PROBLEM TO SOLVE:
Output the listing below verbatim, without images.

INPUT DATA:
====

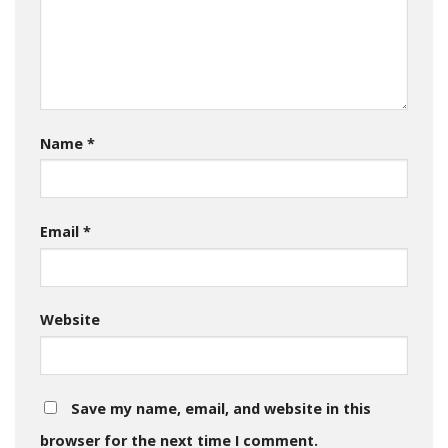
Name
*
Email
*
Website
Save my name, email, and website in this
browser for the next time I comment.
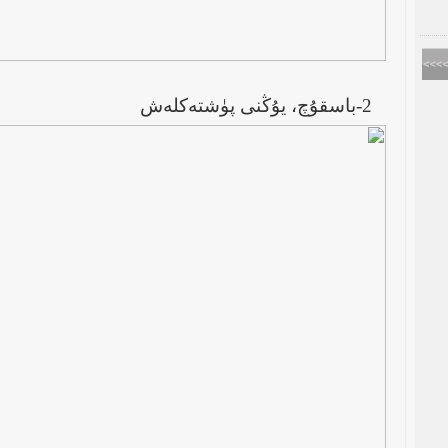
2-باسقۇچ، يۇڭنى پۈشتەكلەش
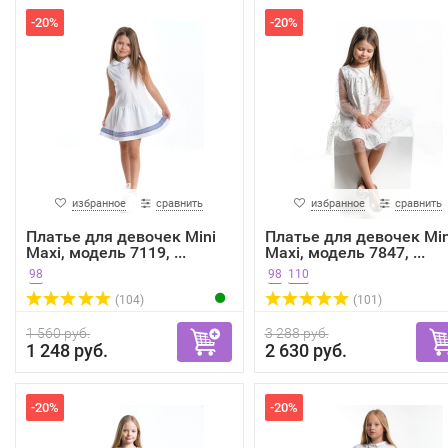
-20%
-20%
избранное
сравнить
избранное
сравнить
Платье для девочек Mini
Платье для девочек Min
Maxi, модель 7119, ...
Maxi, модель 7847, ...
98
98
110
(104)
(101)
1 560 руб.
3 288 руб.
1 248 руб.
2 630 руб.
-20%
-20%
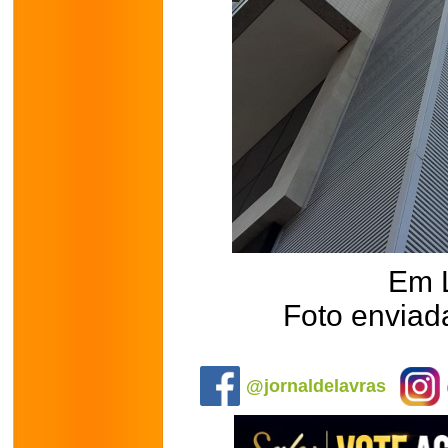
Em 
Foto enviada
.
@jornaldelavras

====

TASK RESPONSE:
Name
*
Email
*
Website
Save my name, email, and website in this
browser for the next time I comment.
2-باسقۇچ، يۇڭنى پۈشتەكلەش
-20%
-20%
избранное
сравнить
избранное
сравнить
Платье для девочек Mini
Платье для девочек Min
Maxi, модель 7119, ...
Maxi, модель 7847, ...
98
98
110
(104)
(101)
1 560 руб.
3 288 руб.
1 248 руб.
2 630 руб.
-20%
-20%
Em 
Foto enviada
.
@jornaldelavras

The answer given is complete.